◆ **What needs to be done**
Beginning with the line that has "Политикой конфиденциальности" and ending with the line that has "sinformação", retype the entries below exactly, except for the pictures.

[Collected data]
####################
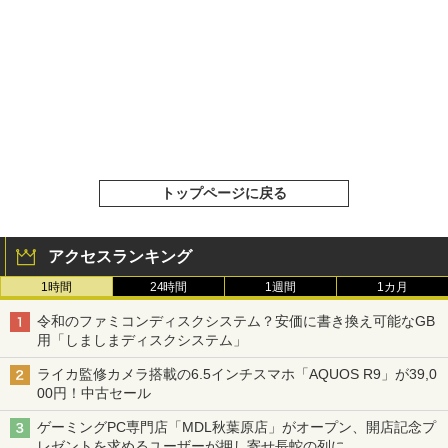
トップページに戻る
アクセスランキング
1時間
24時間
1週間
1カ月
令和のファミコンディスクシステム？安価に書き換え可能なGB
用「しましまディスクシステム」
ライカ監修カメラ搭載の6.5インチスマホ「AQUOS R9」が39,0
00円！中古セール
ゲーミングPC専門店「MDL秋葉原店」がオープン、開店記念プ
レゼントを求めるユーザーが押し寄せ長蛇の列に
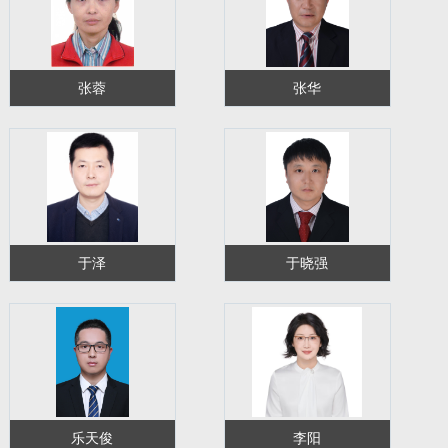
张蓉
张华
于泽
于晓强
乐天俊
李阳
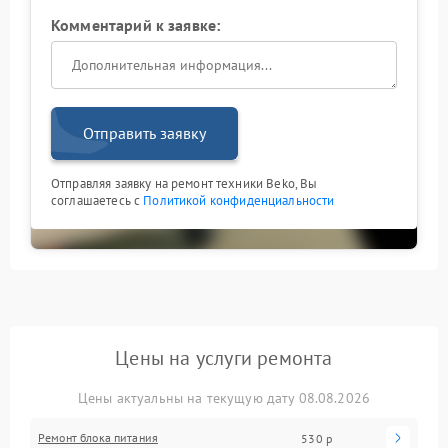
Комментарий к заявке:
Отправить заявку
Отправляя заявку на ремонт техники Beko, Вы
соглашаетесь с
Политикой конфиденциальности
Цены на услуги ремонта
Цены актуальны на текущую дату 08.08.2026
Ремонт блока питания
530 р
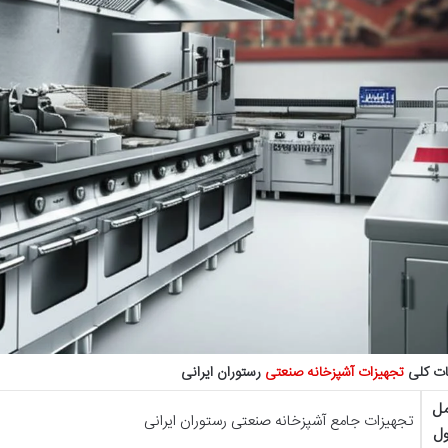
ت کلی
تجهیزات آشپزخانه صنعتی
رستوران ایرانی
مل
تجهیزات جامع آشپزخانه صنعتی رستوران ایرانی
ل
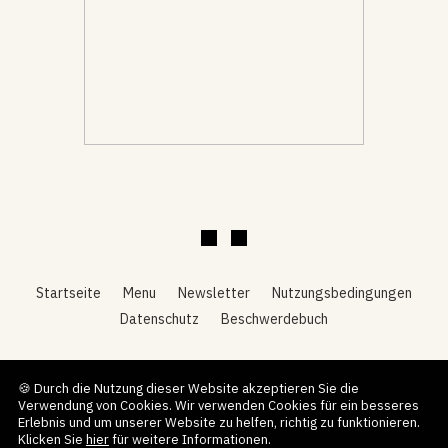
Startseite
Menu
Newsletter
Nutzungsbedingungen
Datenschutz
Beschwerdebuch
🍪 Durch die Nutzung dieser Website akzeptieren Sie die
Deutsch
Verwendung von Cookies. Wir verwenden Cookies für ein besseres
2026 © Alle Rechte vorbehalten.
Erlebnis und um unserer Website zu helfen, richtig zu funktionieren.
O Golfinho — Mit Technologie von
Klicken Sie
hier
für weitere Informationen.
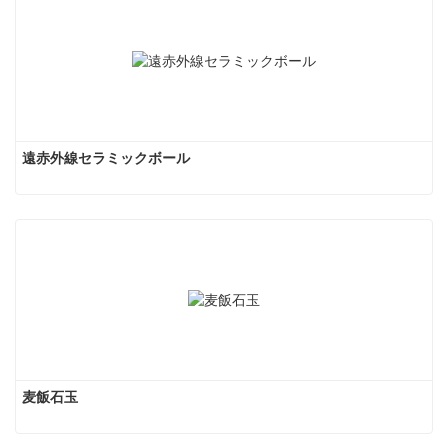
遠赤外線セラミックボール
麦飯石玉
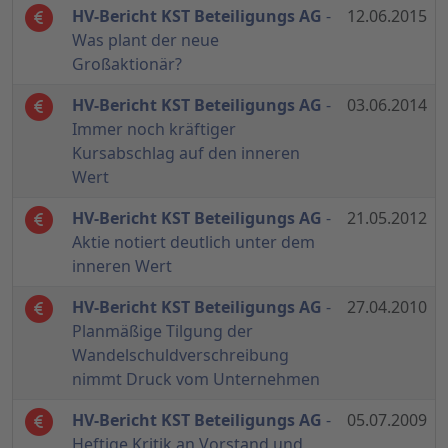
HV-Bericht KST Beteiligungs AG
-
12.06.2015
Was plant der neue
Großaktionär?
HV-Bericht KST Beteiligungs AG
-
03.06.2014
Immer noch kräftiger
Kursabschlag auf den inneren
Wert
HV-Bericht KST Beteiligungs AG
-
21.05.2012
Aktie notiert deutlich unter dem
inneren Wert
HV-Bericht KST Beteiligungs AG
-
27.04.2010
Planmäßige Tilgung der
Wandelschuldverschreibung
nimmt Druck vom Unternehmen
HV-Bericht KST Beteiligungs AG
-
05.07.2009
Heftige Kritik an Vorstand und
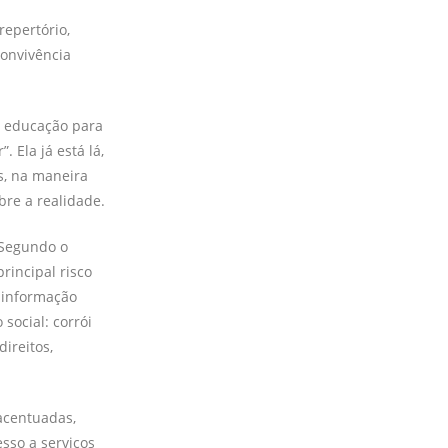
epertório,
convivência
o, educação para
 Ela já está lá,
s, na maneira
bre a realidade.
 Segundo o
rincipal risco
sinformação
social: corrói
ireitos,
acentuadas,
sso a serviços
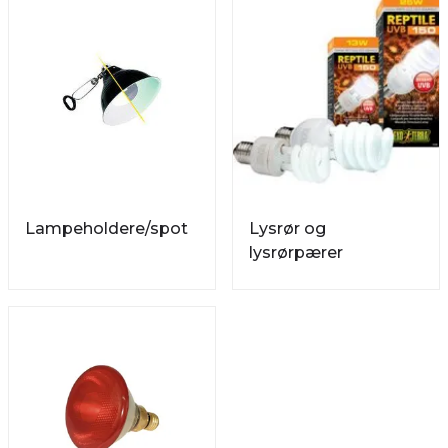
Lampeholdere/spot
Lysrør og
lysrørpærer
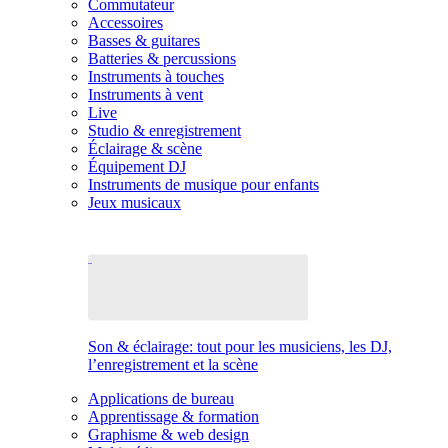
Commutateur
Accessoires
Basses & guitares
Batteries & percussions
Instruments à touches
Instruments à vent
Live
Studio & enregistrement
Éclairage & scène
Équipement DJ
Instruments de musique pour enfants
Jeux musicaux
Son & éclairage: tout pour les musiciens, les DJ,
l’enregistrement et la scène
Applications de bureau
Apprentissage & formation
Graphisme & web design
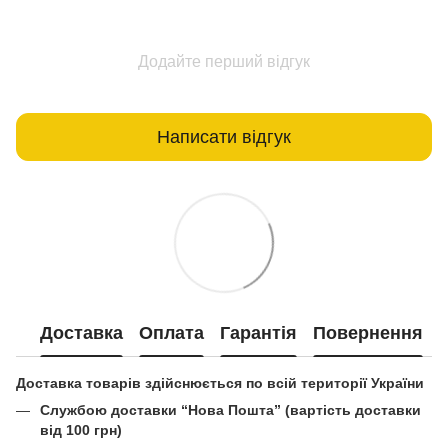
Додайте перший відгук
Написати відгук
Доставка
Оплата
Гарантія
Повернення
Доставка товарів здійснюється по всій території України
Службою доставки “Нова Пошта” (вартість доставки
від 100 грн)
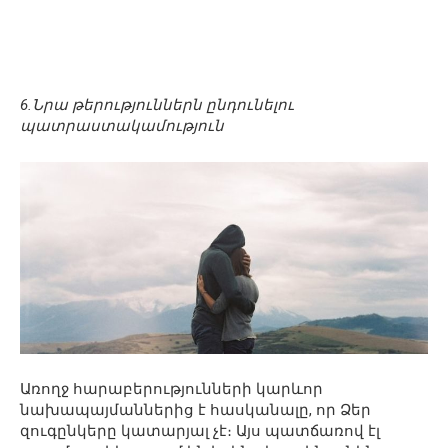
6.Նրա թերություններն ընդունելու
պատրաստակամություն
Առողջ հարաբերությունների կարևոր
նախապայմաններից է հասկանալը, որ Ձեր
զուգընկերը կատարյալ չէ։ Այս պատճառով էլ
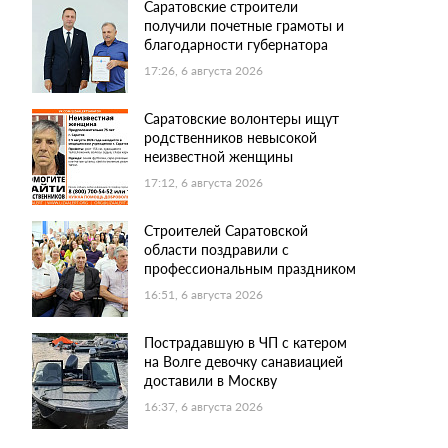
Саратовские строители
получили почетные грамоты и
благодарности губернатора
17:26, 6 августа 2026
Саратовские волонтеры ищут
родственников невысокой
неизвестной женщины
17:12, 6 августа 2026
Строителей Саратовской
области поздравили с
профессиональным праздником
16:51, 6 августа 2026
Пострадавшую в ЧП с катером
на Волге девочку санавиацией
доставили в Москву
16:37, 6 августа 2026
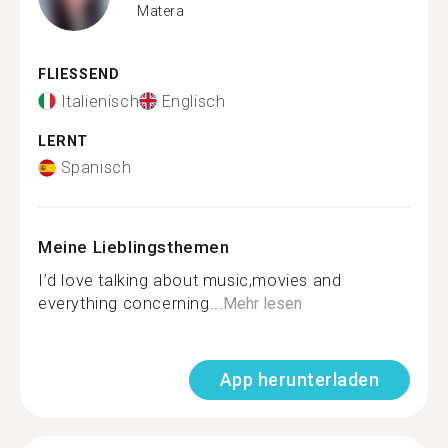
Matera
FLIESSEND
Italienisch
Englisch
LERNT
Spanisch
Meine Lieblingsthemen
I’d love talking about music,movies and
everything concerning...
Mehr lesen
App herunterladen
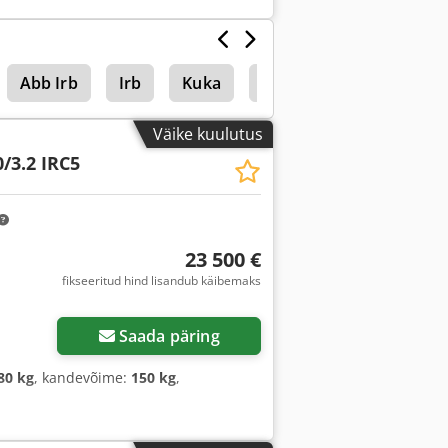
Abb Irb
Irb
Kuka
Abb Trafo
Väike kuulutus
/3.2 IRC5
23 500 €
fikseeritud hind lisandub käibemaks
Küsi lisapilte
Saada päring
80 kg
, kandevõime:
150 kg
,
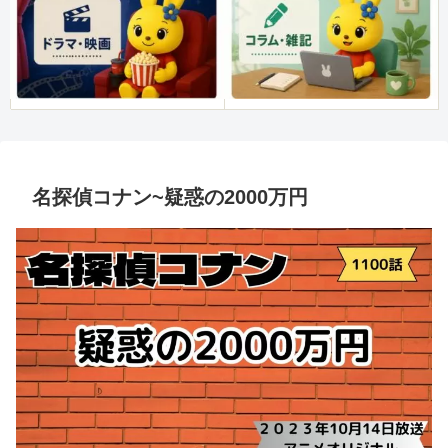
名探偵コナン~疑惑の2000万円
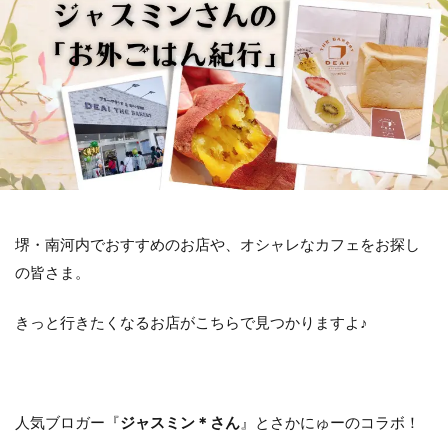
堺・南河内でおすすめのお店や、オシャレなカフェをお探し
の皆さま。
きっと行きたくなるお店がこちらで見つかりますよ♪
人気ブロガー『
ジャスミン＊さん
』とさかにゅーのコラボ！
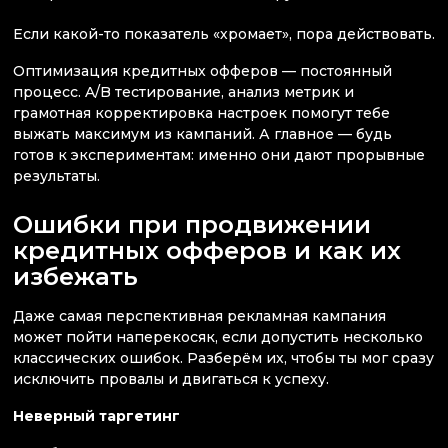
Если какой-то показатель «хромает», пора действовать.
Оптимизация кредитных офферов — постоянный
процесс. A/B тестирование, анализ метрик и
грамотная корректировка настроек помогут тебе
выжать максимум из кампаний. А главное — будь
готов к экспериментам: именно они дают прорывные
результаты.
Ошибки при продвижении
кредитных офферов и как их
избежать
Даже самая перспективная рекламная кампания
может пойти наперекосяк, если допустить несколько
классических ошибок. Разберём их, чтобы ты мог сразу
исключить провалы и двигаться к успеху.
Неверный таргетинг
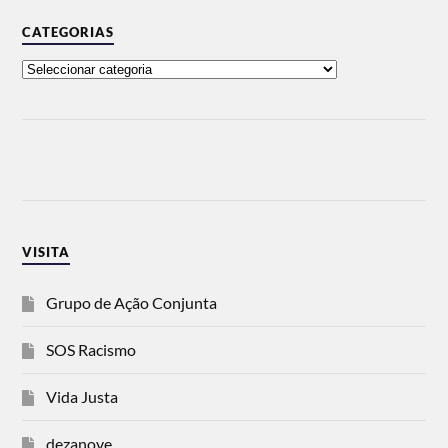
CATEGORIAS
VISITA
Grupo de Ação Conjunta
SOS Racismo
Vida Justa
dezanove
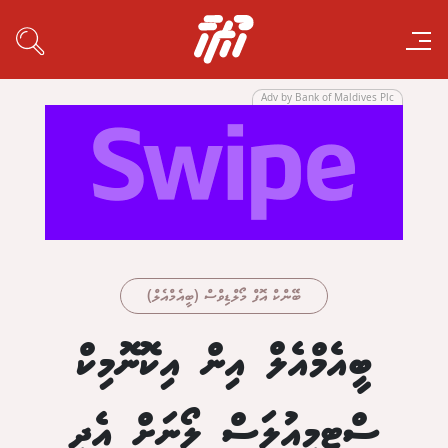
Adv by Bank of Maldives Plc
ބޭންކް އޮފް މޯލްޑިވްސް (ބީއެމްއެލް)
ބީއެމްއެލް އިން އިކޮނޮމިކް
ސްޓިމިއުލަސް ލޯނަށް އެދި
####################
◆ **Exercise answer**
Политикой конфиденциальности
Цены на услуги ремонта
Цены актуальны на текущую дату 08.08.2026
Ремонт блока питания
530 р
ت کلی
تجهیزات آشپزخانه صنعتی
رستوران ایرانی
مل
تجهیزات جامع آشپزخانه صنعتی رستوران ایرانی
ل
Startseite
Menu
Newsletter
Nutzungsbedingungen
Datenschutz
Beschwerdebuch
🍪 Durch die Nutzung dieser Website akzeptieren Sie die
Deutsch
Verwendung von Cookies. Wir verwenden Cookies für ein besseres
2026 © Alle Rechte vorbehalten.
Erlebnis und um unserer Website zu helfen, richtig zu funktionieren.
O Golfinho — Mit Technologie von
Klicken Sie
hier
für weitere Informationen.
遠赤外線セラミックボール
麦飯石玉
HV-Bericht KST Beteiligungs AG
-
12.06.2015
Was plant der neue
Großaktionär?
HV-Bericht KST Beteiligungs AG
-
03.06.2014
Immer noch kräftiger
Kursabschlag auf den inneren
Wert
HV-Bericht KST Beteiligungs AG
-
21.05.2012
Aktie notiert deutlich unter dem
inneren Wert
HV-Bericht KST Beteiligungs AG
-
27.04.2010
Planmäßige Tilgung der
Wandelschuldverschreibung
nimmt Druck vom Unternehmen
HV-Bericht KST Beteiligungs AG
-
05.07.2009
Heftige Kritik an Vorstand und
epertório,
convivência
o, educação para
 Ela já está lá,
s, na maneira
bre a realidade.
 Segundo o
rincipal risco
sinformação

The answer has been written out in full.